+++ Given material
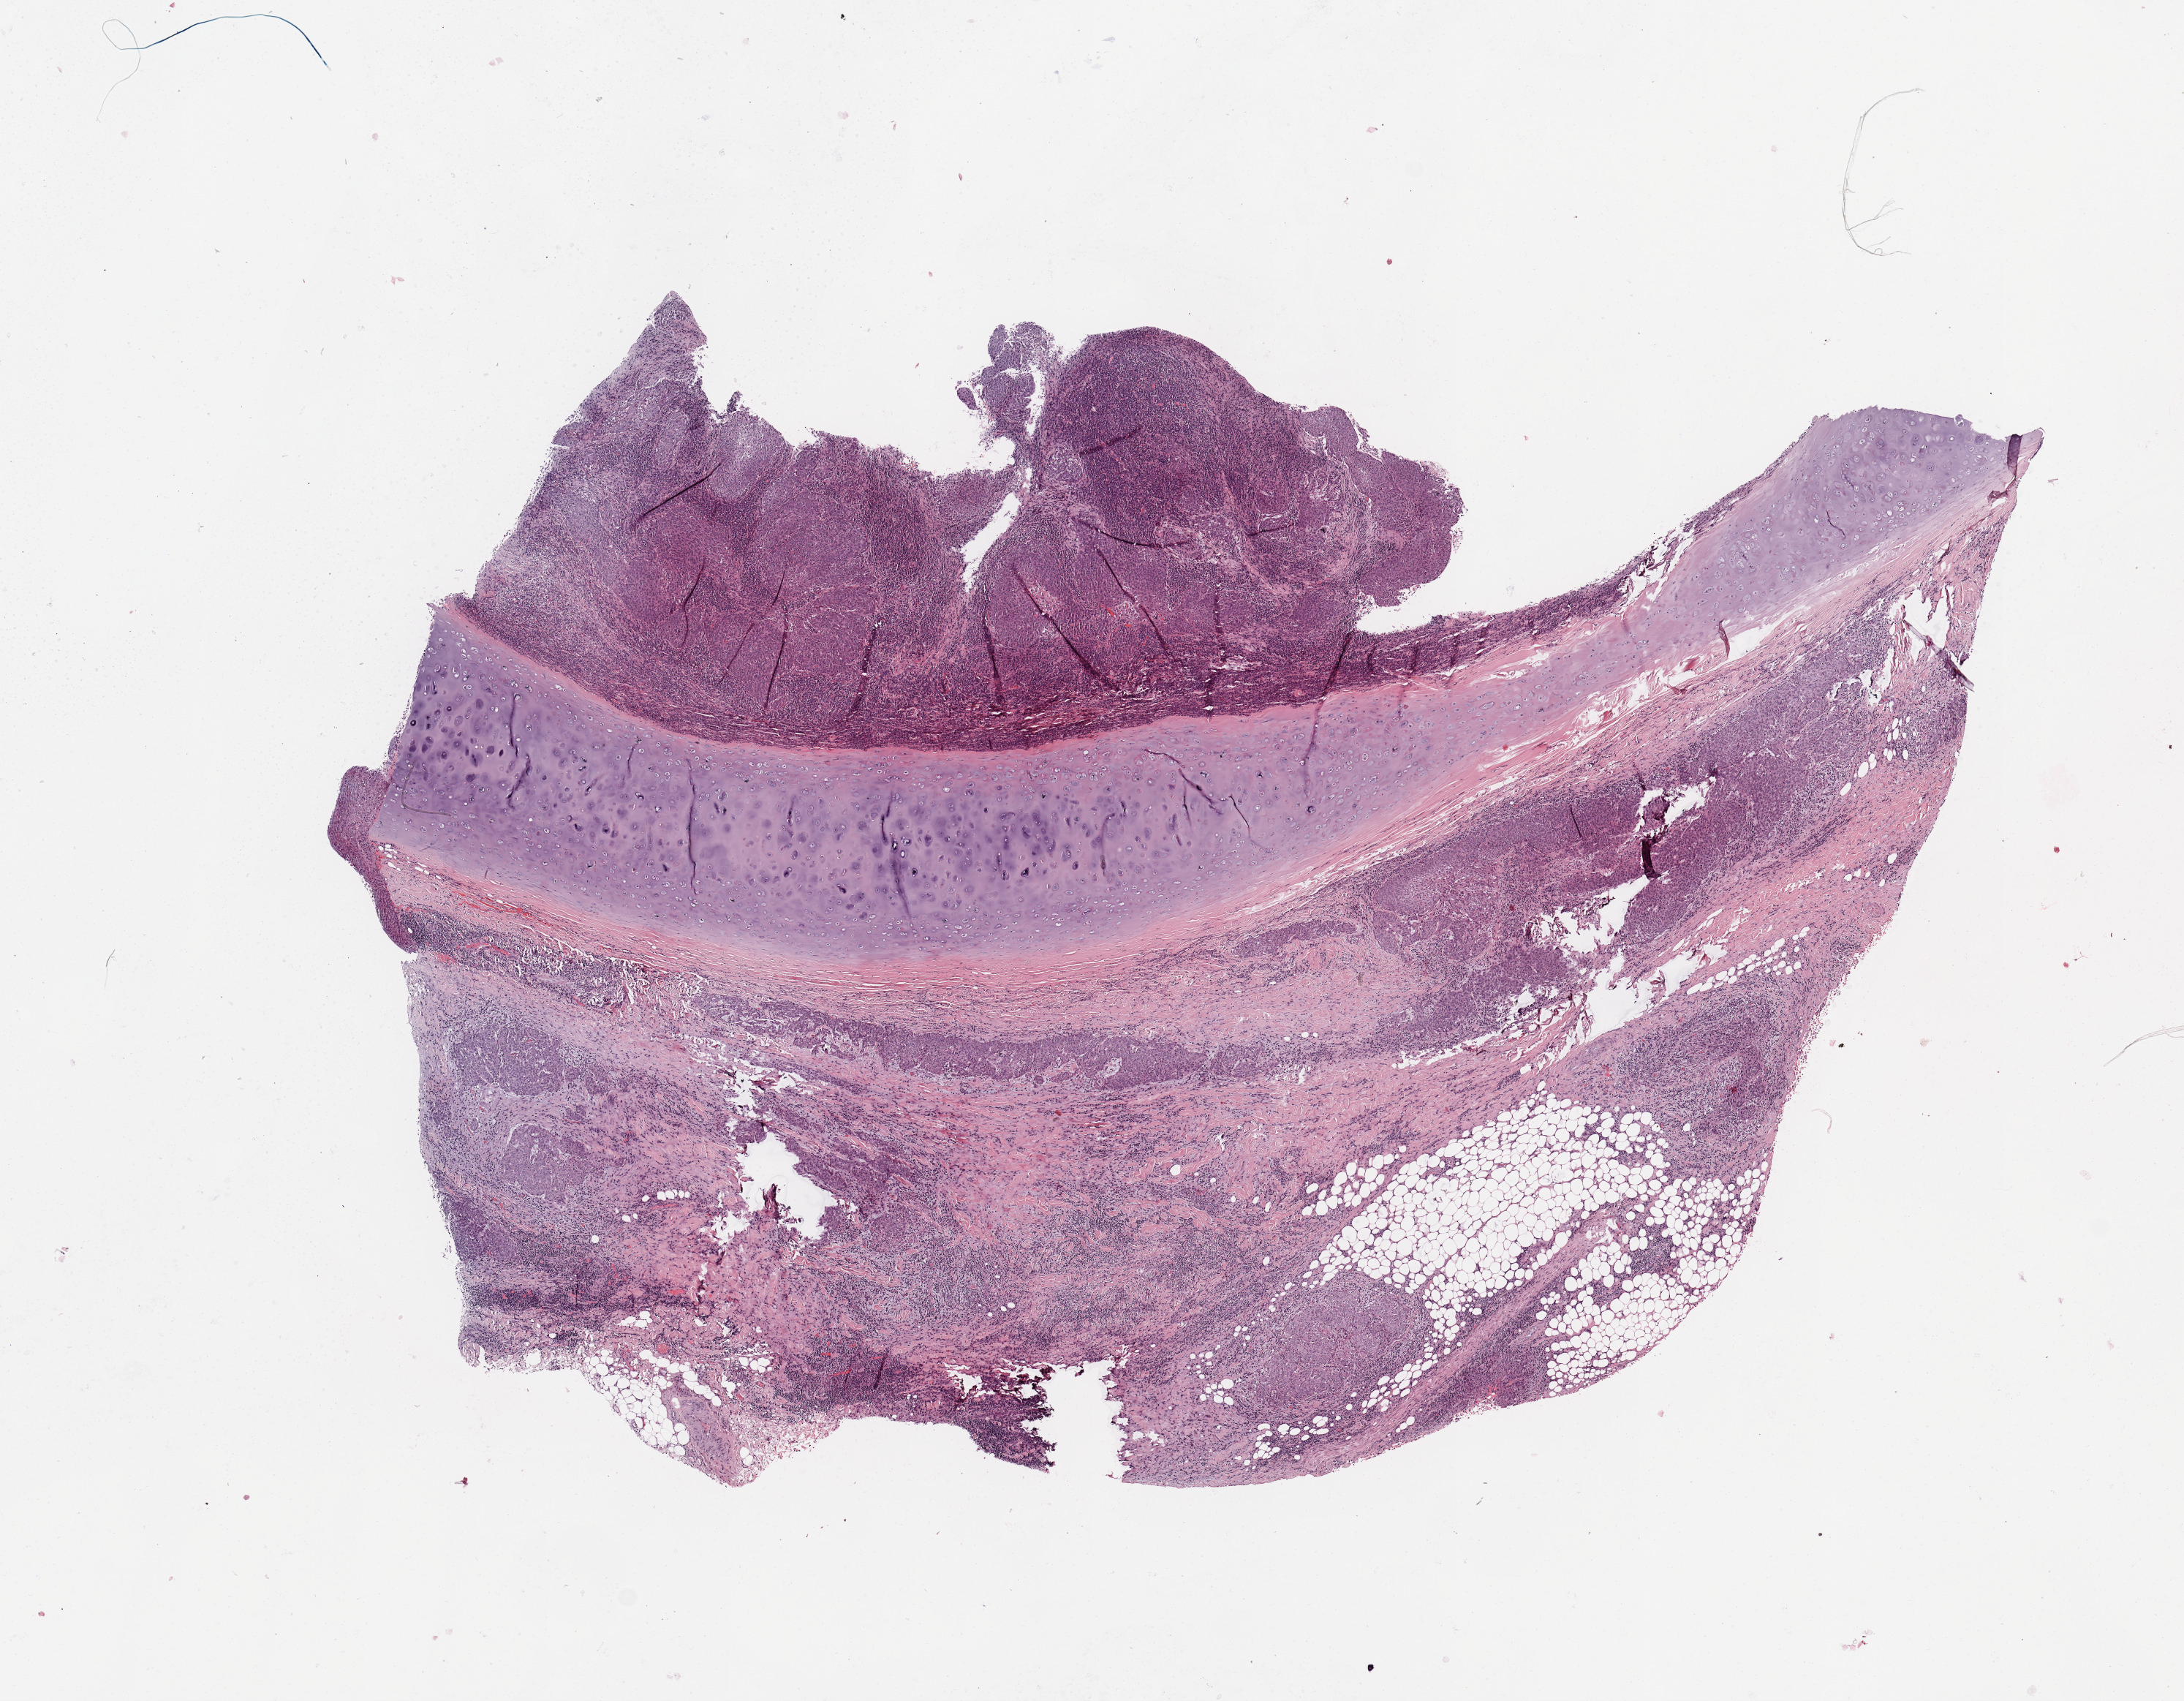
Hematoxylin and eosin (H&E) stained whole-slide image — a low-resolution overview of the entire scanned area, about 11.8 x 9.2 mm (acquisition: 20x scan); lung, tumour tissue. 66-year-old male patient. Histologic grade: G3 (poorly differentiated).
* diagnosis: Squamous cell carcinoma, NOS
* AJCC pathologic stage: IIA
++++++
■ Instructions for the task ■
Please copy out the whole listing exactly, minus its pictures.

■ Final answer ■
Hematoxylin and eosin (H&E) stained whole-slide image — a low-resolution overview of the entire scanned area, about 11.8 x 9.2 mm (acquisition: 20x scan); lung, tumour tissue. 66-year-old male patient. Histologic grade: G3 (poorly differentiated).
* diagnosis: Squamous cell carcinoma, NOS
* AJCC pathologic stage: IIA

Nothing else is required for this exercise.